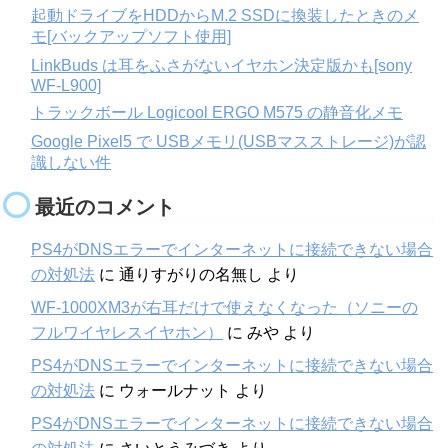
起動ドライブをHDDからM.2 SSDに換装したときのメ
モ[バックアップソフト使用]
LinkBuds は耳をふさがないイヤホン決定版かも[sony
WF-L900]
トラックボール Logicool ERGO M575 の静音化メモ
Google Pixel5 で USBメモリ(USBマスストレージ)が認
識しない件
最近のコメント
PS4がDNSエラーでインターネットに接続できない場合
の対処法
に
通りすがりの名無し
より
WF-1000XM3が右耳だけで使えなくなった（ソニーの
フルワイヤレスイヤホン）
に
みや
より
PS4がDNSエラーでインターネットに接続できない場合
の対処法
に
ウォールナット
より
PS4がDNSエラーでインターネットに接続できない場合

━━━━━━━━━━━━━━━━━━━━

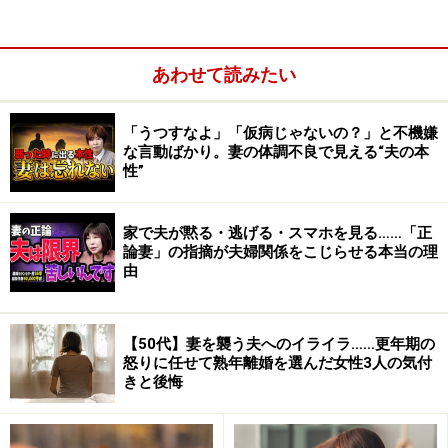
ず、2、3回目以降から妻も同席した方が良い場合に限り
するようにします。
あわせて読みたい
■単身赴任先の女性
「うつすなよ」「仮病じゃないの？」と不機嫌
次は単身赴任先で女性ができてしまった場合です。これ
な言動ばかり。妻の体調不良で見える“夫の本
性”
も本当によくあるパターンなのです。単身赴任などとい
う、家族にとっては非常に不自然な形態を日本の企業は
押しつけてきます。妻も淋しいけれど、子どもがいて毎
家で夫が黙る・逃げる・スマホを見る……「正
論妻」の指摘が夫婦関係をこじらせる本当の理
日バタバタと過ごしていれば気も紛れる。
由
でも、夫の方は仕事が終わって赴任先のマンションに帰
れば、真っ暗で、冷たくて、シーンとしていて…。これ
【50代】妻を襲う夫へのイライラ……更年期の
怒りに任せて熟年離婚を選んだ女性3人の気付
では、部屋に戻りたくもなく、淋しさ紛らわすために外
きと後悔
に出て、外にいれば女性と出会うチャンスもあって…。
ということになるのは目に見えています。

━━━━━━━━━━━━━━━━━━━━

Please reproduce the lines from the line with "日バタバタと過ごしていれば気も紛れる。" to the line with "ということになるのは目に見えています。", both ends included, exactly as they appear above.

Exercise response:
日バタバタと過ごしていれば気も紛れる。
由
でも、夫の方は仕事が終わって赴任先のマンションに帰
れば、真っ暗で、冷たくて、シーンとしていて…。これ
【50代】妻を襲う夫へのイライラ……更年期の
怒りに任せて熟年離婚を選んだ女性3人の気付
では、部屋に戻りたくもなく、淋しさ紛らわすために外
きと後悔
に出て、外にいれば女性と出会うチャンスもあって…。
ということになるのは目に見えています。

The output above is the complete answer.